Simon Westbrook, who’s been in the pain drug development space for over 30 years and scientific founder of Levicept Ltd., suggested, “Patient selection is the key to developing pain drugs.”
Big Pharma’s Interest in Novel Pain Therapies
Speakers from left to right, Chris Adams, Executive Director of Search & Evaluation, Novartis; Darrell Henze, Executive Director, Merck & Co; Asli Sahin, Director of Search & Evaluation, Abbvie; John Markman, Vice President Global Pain, Eli Lilly & Co; Richard Scranton, Vice President of Clinical Development, Vertex.
In a panel focused on big pharma’s perspective, Asli Sahin, Director of Search & Evaluation at Abbvie, shared the company’s ambitious goal of building out a full pain pipeline in 2026, including assets in migraine pain. Darrell Henze, Executive Director at Merck & Co, expressed the importance of having translational biomarkers.
Chris Adams, Executive Director of Search & Evaluation at Novartis, expressed the company’s interest in jumpstarting their pain pipeline. They’re especially interested in candidates with excellent safety and tolerability profiles, emphasizing the importance of quality PK/PD, and thoroughly understanding the biological mechanism of action.
It’s clear that early-stage pain-focused biopharma companies have a real opportunity to partner or license their assets with these organizations. Although there may be some interest in developing combination drugs, clinicians like the ability to “mix-and-match” pain medicine, as needed. So, there needs to be a really valuable reason to pursue a combination approach.
When the event emcee Richard Scranton, Vice President of Clinical Development at Vertex, asked how they’re feeling about licensing and M&A in 2026, the whole panel agreed that they anticipate “a lot of deals” this year.
Novel Approaches & Human-Centric Models
“Human-derived models are not there yet”, said Hongkang Zhang, Senior Director, Pain Therapeutic Lead at Quiver Bioscience. But they are getting closer, as he explained how their AI-driven platform helped them identify Antisense Oligonucleotides as a novel way to modulate NaV1.7, which can avoid existing issues with small molecule inhibitors.

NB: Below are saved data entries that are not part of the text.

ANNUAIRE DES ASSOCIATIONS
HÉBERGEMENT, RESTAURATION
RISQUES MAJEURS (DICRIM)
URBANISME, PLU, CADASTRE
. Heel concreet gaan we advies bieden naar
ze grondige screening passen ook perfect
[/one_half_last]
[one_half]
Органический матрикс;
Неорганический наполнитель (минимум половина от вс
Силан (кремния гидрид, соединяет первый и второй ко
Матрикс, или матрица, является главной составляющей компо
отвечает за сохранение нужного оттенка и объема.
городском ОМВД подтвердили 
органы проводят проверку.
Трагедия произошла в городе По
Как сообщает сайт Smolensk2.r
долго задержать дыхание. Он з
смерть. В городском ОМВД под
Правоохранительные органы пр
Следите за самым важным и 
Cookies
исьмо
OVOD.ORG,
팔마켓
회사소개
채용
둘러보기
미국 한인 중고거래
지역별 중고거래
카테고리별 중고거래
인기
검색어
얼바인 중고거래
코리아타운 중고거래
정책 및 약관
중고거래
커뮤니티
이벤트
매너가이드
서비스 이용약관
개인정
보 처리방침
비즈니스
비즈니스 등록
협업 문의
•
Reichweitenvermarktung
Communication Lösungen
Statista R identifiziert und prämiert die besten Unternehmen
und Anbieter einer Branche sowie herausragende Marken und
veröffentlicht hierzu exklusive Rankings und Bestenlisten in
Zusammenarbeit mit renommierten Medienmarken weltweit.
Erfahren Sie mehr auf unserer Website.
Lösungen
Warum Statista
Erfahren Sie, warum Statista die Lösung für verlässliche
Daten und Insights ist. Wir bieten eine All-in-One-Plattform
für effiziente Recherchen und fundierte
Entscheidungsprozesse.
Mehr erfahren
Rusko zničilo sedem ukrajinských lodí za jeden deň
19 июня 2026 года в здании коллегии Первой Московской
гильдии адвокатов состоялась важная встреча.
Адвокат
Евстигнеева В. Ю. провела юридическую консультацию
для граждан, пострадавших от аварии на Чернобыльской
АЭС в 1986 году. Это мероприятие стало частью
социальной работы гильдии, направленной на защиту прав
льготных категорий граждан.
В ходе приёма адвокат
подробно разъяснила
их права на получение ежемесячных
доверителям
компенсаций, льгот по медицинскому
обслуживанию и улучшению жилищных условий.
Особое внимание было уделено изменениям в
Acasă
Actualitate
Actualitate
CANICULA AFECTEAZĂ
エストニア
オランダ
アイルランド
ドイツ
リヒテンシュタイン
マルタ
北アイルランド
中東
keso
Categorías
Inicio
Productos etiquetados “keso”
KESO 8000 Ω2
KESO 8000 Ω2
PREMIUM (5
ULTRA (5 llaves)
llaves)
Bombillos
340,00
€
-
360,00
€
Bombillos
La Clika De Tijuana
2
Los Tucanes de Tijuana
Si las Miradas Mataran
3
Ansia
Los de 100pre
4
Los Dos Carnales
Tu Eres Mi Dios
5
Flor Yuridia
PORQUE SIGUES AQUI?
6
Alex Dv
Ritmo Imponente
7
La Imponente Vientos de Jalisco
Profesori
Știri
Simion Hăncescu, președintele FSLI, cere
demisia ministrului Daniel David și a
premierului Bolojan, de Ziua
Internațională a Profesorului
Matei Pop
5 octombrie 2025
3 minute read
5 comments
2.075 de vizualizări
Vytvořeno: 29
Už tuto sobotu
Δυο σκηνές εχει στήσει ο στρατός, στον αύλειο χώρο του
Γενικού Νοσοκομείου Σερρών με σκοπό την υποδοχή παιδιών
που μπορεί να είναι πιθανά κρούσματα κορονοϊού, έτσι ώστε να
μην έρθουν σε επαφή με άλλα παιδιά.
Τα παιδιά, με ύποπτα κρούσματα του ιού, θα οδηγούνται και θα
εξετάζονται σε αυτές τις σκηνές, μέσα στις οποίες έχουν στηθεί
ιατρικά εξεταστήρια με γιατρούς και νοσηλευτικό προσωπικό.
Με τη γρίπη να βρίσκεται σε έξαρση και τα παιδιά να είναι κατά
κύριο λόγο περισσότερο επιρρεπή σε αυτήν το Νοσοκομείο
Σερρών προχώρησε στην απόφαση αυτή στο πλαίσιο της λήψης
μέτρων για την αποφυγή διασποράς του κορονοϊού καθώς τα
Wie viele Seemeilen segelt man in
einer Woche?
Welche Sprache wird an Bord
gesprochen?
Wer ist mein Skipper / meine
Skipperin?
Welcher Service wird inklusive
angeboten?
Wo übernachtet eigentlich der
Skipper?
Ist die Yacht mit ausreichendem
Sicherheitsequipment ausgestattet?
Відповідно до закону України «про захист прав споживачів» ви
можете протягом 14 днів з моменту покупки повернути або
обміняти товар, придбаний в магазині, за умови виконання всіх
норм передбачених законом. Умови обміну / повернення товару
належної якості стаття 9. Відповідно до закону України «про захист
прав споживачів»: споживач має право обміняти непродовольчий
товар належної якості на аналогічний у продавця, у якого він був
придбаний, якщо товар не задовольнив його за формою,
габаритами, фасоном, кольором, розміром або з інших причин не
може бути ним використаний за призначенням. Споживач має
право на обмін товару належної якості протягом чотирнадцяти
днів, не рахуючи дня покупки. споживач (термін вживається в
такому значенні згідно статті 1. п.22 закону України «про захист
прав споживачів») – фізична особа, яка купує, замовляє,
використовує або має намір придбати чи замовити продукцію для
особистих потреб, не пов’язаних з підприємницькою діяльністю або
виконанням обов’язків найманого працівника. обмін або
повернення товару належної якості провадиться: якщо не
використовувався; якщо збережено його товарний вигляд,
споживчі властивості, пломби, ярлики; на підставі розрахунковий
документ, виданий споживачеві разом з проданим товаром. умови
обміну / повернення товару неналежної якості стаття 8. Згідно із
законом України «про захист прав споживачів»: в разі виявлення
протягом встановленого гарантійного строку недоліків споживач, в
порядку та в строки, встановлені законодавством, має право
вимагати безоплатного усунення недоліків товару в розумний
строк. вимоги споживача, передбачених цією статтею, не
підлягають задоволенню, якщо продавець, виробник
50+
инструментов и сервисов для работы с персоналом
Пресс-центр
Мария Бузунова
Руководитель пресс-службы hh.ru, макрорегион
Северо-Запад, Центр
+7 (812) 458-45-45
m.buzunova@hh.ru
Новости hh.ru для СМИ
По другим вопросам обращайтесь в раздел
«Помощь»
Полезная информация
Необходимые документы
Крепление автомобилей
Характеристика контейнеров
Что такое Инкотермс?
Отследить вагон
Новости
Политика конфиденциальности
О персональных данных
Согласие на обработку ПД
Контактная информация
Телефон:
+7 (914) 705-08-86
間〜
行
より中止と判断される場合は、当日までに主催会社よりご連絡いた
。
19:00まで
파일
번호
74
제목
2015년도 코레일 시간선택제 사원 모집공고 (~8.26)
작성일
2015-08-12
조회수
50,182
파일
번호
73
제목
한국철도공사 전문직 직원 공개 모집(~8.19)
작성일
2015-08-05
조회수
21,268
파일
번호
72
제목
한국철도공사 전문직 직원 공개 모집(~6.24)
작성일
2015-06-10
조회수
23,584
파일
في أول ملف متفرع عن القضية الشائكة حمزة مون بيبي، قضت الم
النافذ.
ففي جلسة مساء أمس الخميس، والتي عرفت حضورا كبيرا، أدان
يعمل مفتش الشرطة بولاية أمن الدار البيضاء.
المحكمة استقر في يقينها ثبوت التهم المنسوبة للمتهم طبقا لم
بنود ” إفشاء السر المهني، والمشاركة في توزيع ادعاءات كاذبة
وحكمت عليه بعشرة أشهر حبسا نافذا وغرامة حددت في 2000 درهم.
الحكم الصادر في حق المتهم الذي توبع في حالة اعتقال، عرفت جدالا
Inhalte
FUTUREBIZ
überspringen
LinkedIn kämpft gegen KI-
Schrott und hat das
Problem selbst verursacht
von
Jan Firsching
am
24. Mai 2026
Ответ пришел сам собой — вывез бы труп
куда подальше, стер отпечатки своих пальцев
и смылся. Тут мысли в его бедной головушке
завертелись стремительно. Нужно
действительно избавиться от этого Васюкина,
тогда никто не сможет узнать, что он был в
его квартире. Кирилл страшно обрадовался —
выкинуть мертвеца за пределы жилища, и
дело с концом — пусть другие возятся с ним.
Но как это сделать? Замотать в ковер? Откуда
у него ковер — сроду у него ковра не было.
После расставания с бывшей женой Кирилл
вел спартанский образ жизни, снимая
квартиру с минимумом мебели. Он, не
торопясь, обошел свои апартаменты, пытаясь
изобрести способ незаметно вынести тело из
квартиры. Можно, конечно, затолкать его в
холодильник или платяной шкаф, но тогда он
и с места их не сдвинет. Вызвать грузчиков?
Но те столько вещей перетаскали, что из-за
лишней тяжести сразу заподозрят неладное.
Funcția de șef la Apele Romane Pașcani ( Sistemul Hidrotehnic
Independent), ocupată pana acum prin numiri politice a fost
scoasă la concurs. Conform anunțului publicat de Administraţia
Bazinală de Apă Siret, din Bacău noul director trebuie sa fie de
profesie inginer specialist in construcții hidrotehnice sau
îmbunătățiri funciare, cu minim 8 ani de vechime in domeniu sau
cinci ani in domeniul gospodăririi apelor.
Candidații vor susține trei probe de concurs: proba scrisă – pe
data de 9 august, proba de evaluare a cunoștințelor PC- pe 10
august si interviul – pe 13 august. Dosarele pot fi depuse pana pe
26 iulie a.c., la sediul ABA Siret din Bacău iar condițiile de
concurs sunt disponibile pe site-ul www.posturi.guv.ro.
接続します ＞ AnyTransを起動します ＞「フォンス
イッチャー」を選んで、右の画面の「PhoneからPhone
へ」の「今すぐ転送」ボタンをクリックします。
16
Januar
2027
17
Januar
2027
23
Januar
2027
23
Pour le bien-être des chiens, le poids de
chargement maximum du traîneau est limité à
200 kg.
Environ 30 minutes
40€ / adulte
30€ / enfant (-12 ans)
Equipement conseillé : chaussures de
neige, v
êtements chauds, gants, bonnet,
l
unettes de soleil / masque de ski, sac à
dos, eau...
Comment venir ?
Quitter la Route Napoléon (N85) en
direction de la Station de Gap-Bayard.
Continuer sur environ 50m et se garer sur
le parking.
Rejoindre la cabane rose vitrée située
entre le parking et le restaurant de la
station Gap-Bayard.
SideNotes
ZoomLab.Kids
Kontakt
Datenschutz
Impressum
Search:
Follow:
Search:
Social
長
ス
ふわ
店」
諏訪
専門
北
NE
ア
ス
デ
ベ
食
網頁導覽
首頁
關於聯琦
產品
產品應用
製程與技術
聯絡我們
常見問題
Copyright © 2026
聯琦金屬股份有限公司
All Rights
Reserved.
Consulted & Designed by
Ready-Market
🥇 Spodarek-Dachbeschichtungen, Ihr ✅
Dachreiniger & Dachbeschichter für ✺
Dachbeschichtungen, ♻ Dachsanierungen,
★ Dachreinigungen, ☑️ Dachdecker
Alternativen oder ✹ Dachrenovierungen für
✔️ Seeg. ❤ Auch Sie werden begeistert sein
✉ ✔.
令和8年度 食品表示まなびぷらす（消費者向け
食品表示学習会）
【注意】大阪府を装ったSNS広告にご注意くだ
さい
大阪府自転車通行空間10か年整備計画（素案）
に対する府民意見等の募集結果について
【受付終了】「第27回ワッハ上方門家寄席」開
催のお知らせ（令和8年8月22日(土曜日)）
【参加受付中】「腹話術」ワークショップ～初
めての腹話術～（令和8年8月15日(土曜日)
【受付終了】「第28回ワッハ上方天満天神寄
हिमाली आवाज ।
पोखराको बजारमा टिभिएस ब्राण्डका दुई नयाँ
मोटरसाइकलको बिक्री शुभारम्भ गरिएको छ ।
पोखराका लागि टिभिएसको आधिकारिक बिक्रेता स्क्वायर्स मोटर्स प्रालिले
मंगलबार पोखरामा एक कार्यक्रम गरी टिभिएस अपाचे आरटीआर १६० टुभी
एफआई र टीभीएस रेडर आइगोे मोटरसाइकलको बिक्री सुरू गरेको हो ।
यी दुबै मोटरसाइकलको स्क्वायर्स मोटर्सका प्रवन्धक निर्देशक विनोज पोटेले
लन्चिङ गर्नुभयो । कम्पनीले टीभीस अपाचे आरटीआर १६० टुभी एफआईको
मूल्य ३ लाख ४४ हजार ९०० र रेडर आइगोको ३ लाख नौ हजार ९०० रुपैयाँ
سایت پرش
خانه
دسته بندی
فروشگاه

Another interesting approach presented by Alexander Chamessian, Assistant Professor at Washinton University in St. Louis, is to use targeted protein degradation modalities like PROTACs or molecular glues to eliminate (instead of inhibiting) NaV proteins. His lab is conducting early discovery research trying to determine the feasibility of this modality.
Slide on the advantages of PROTACs targeting NaV channels for pain, shared by Alexander Chamessian, Assistant Professor, Washinton University in St. Louis.
Alexander Chamessian, Assistant Professor, Washinton University in St. Louis presenting at the inaugural 2026 Non-opioid Pain Therapeutics Summit in Boston.
Persistent Challenges & Opportunities Ahead
It’s clear that the opportunities for novel pain treatments continue to reveal themselves, especially for non‑opioids, but the road ahead is far from straightforward. Advances in ion‑channel pharmacology, targeted protein degradation, and human-centric translational models are opening pathways that simply didn’t exist a decade ago.
Together, these challenges and breakthroughs are reshaping what’s possible, signaling a future in which pain therapeutics can be both more precise and less addictive.
Conferences end, but the conversations that matter keep going. Wrapping up the 2026 Non-opioid Pain Therapeutics Summit in Boston, another great event by Hanson Wade. -Ray Dogum, Chief Editor of Drug Discovery Online.